Networked Web/Microradio Broadcast of Major Portworkers Rally

by Larry Shaw Thursday, Jun. 27, 2002 at 9:57 PM
larry@solddowntheriver.org 415-673-6203

The Portworkers Rally at the Port of Oakland at 11:00 am on June 27, 2002 will be broadcast over a web/microradio network along the West Coast. A live microradio broadcast from the Port of Oakland will be received by the SF IMC and web cast to other IMC's, where the streams will be picked up and broadcast via the Internet and microradio, such as on www.killradio.org.

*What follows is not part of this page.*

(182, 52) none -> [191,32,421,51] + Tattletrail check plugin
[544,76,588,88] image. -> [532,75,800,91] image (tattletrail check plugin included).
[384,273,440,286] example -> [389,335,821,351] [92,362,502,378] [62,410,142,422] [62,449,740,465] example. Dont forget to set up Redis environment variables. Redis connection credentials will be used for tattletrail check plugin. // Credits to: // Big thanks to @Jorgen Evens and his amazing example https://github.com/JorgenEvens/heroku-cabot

The Portworkers Rally at the Port of Oakland at 11:00 am on Thursday, June 27, 2002 (music begins at 10:30) will be broadcast over a web/microradio network along the West Coast. A live microradio broadcast at 102.5 FM from the Port of Oakland will be received by the SF IMC and web cast from IP address 209.133.53.34:8000 to other IMC's, where the streams will be picked up and broadcast via the Internet and microradio.

As contract negotiations reach their final hours, and the possibility of a shutdown of ports along the entire West Coast looms, portworkers will hold a major rally at Port View Park (end of 7th Street), Port of Oakland. The rally is sponsored by the International Longshore and Warehouse Union, and co-sponsored by the Teamsters Port Division and the International Longshoremen’s Association.

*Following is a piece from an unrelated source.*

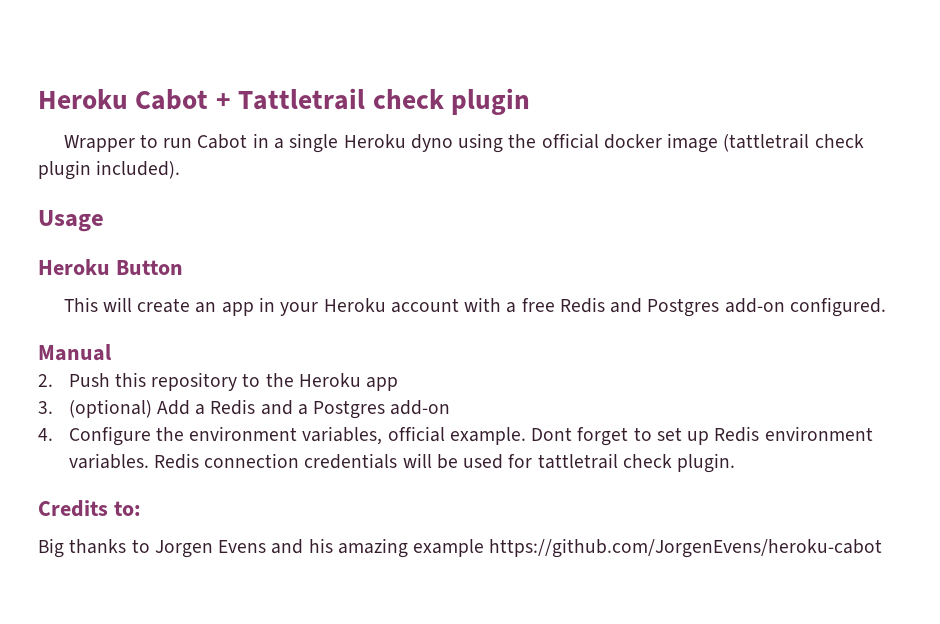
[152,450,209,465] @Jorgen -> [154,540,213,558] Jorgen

National and international labor leaders, including James Hoffa, Jr. (president, Teamsters), Jim Spinosa (president, ILWU International), John Bowers (president, ILA International), Richard Trumka (Secretary-Treasurer, AFL-CIO) and Wilson Borja Diaz (president, Union of State Service Workers, Columbia), will speak. Solidarity rallies will also happen at ports along the entire West Coast.

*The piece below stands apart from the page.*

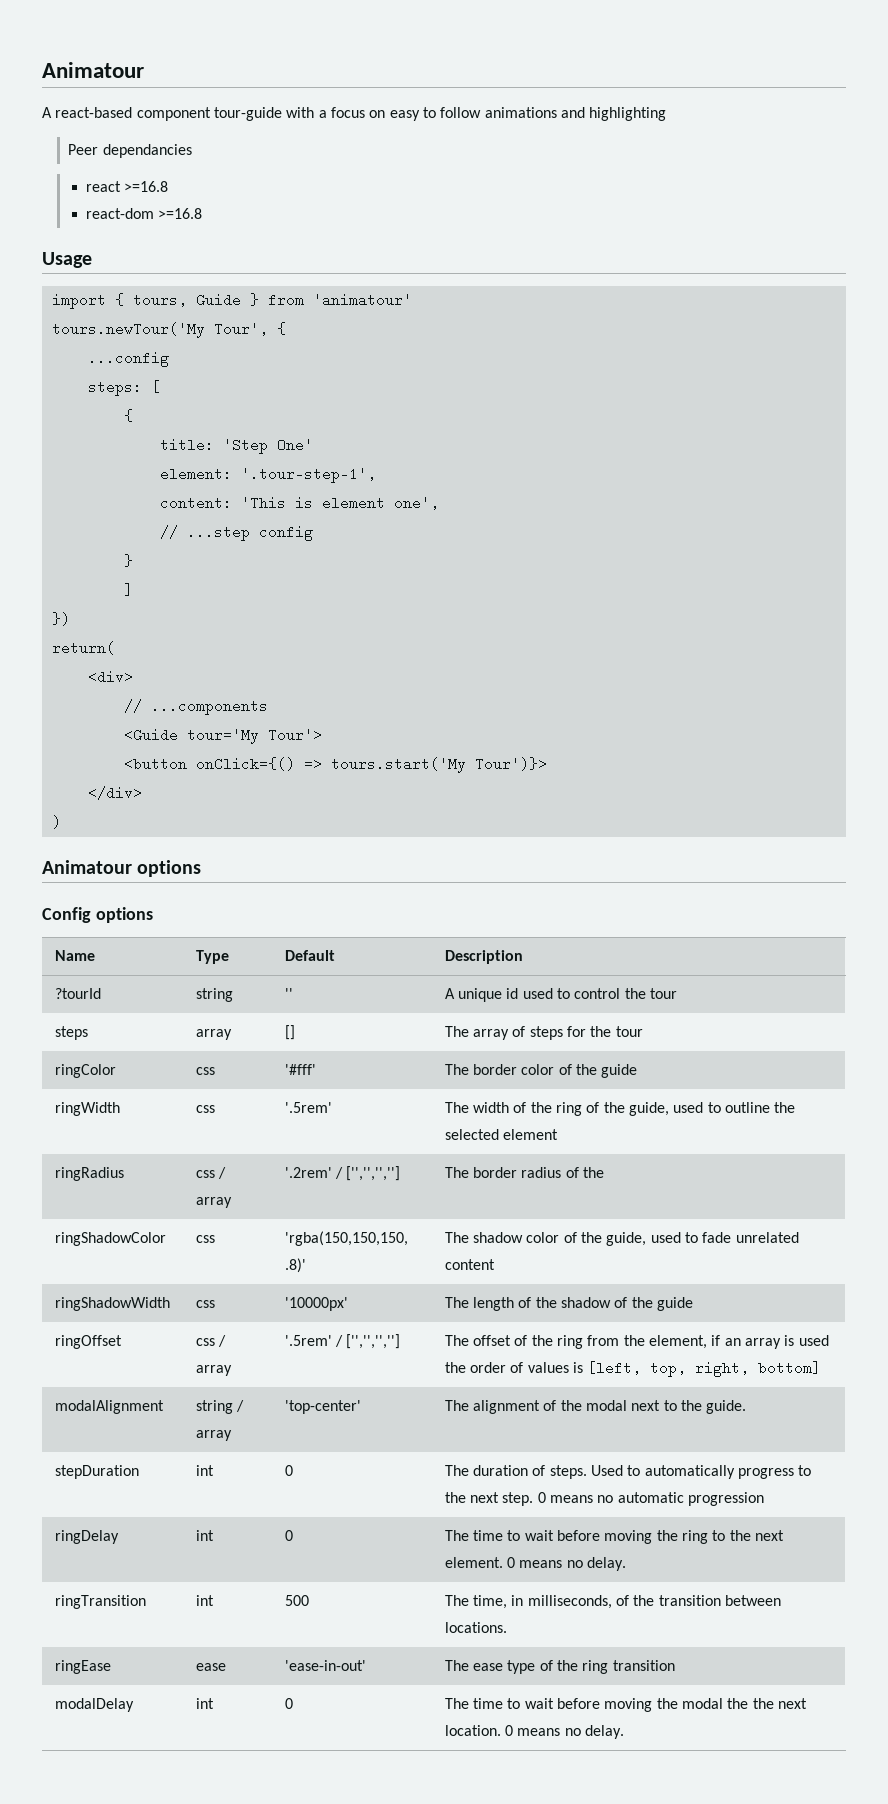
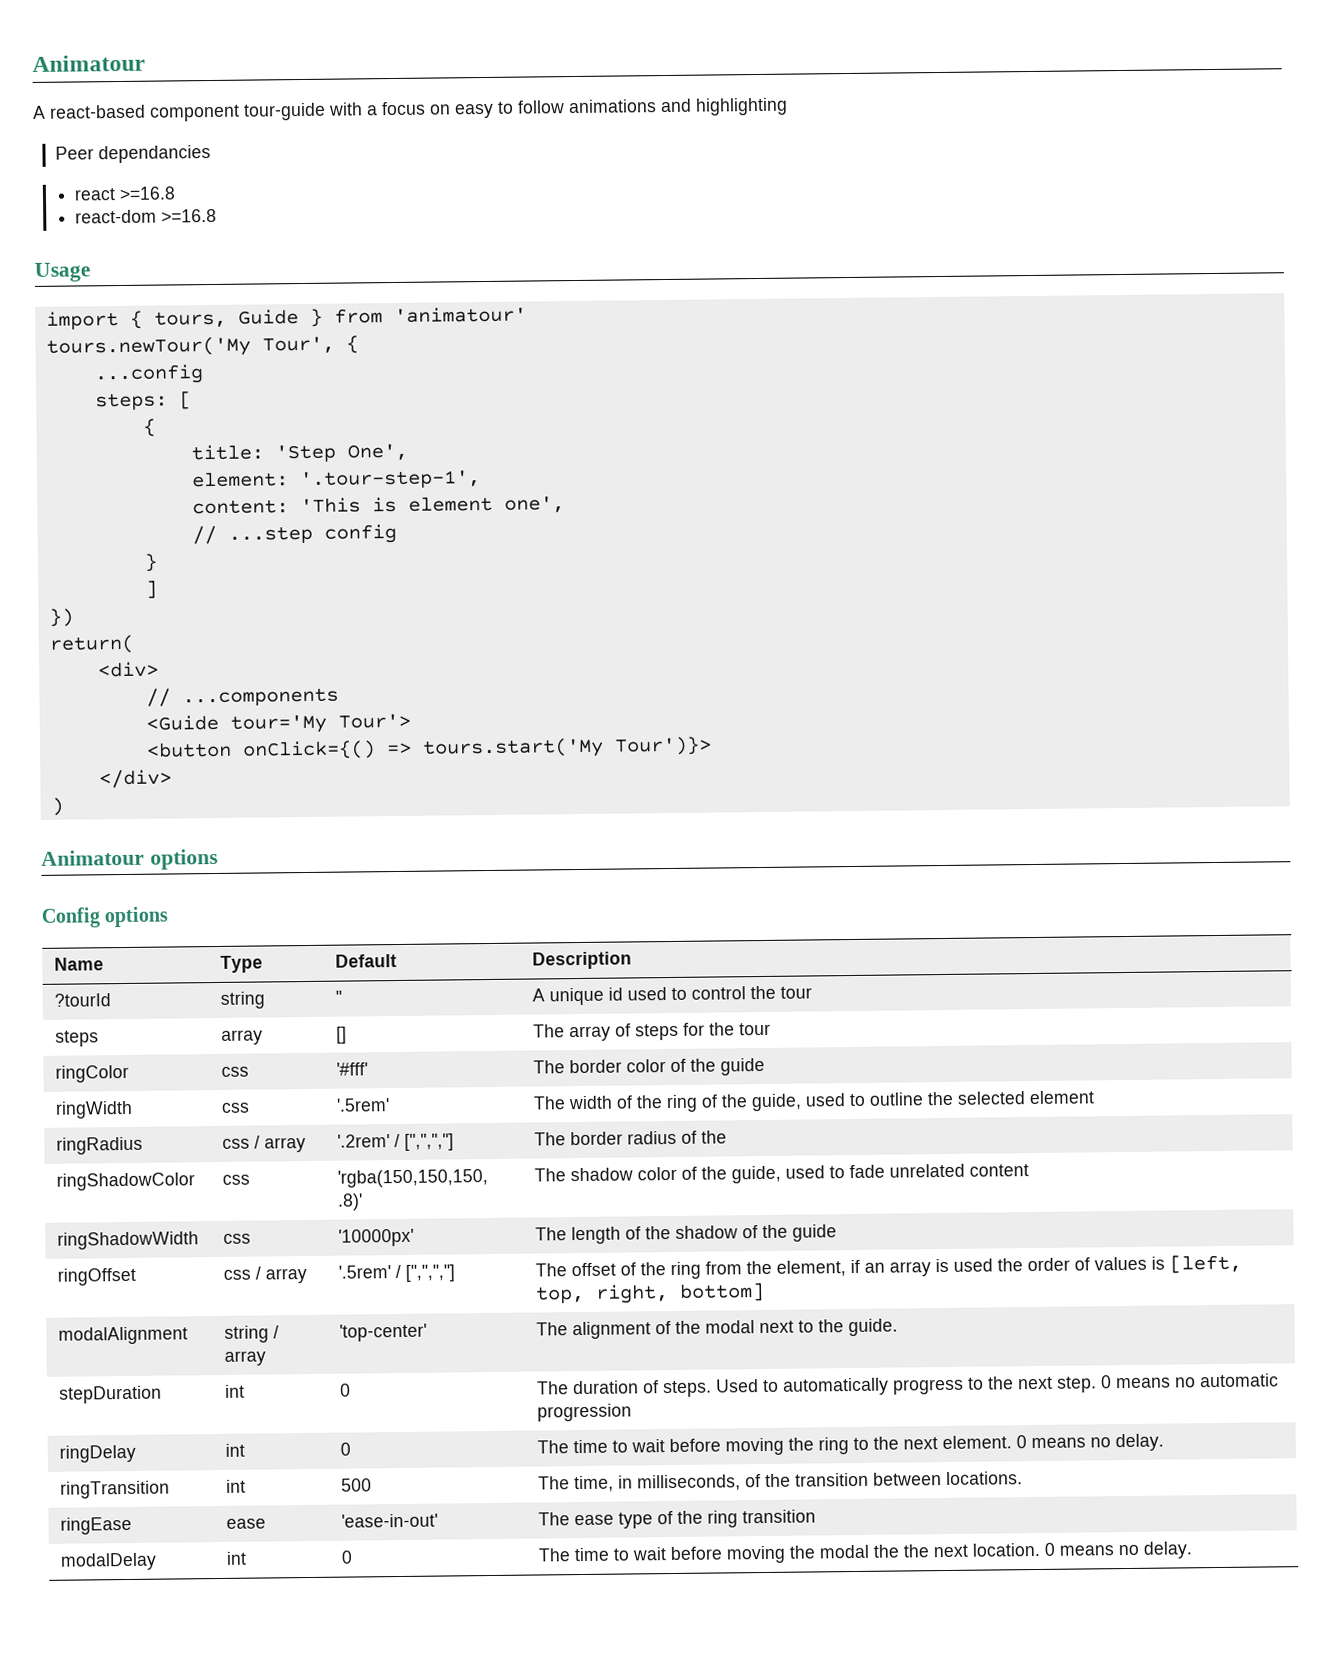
[276,438,313,452] One' -> [346,443,408,461] One',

On June 30, contracts with the Pacific Maritime Association expire for nearly all West Coast maritime workers’ unions, including over 10,000 longshore workers, sailors, firemen, mates, engineers and maintenance workers. PMA has been stonewalling the negotiations and is threatening a lockout of the unions. At issue are PMA’s attempt to roll back health
benefits, prevent cost-of-living increases in pensions, circumvent important jurisdiction issues, eliminate the union hiring hall, and avoid measures that would provide real security against terrorism via our ports. It appears this is a full-scale effort by PMA to break the power of the portworkers’ unions.

It is reported that Walmart, one of the PMA's largest clients, now essentially controls the negotiations. Their efforts to break the portworkers' unions are an extension of Walmart's anti-union, anti-labor policies.

From the 1934 General Strike and before, portworkers’ unions have a long and proud history of racial integration, internal democracy, and international solidarity.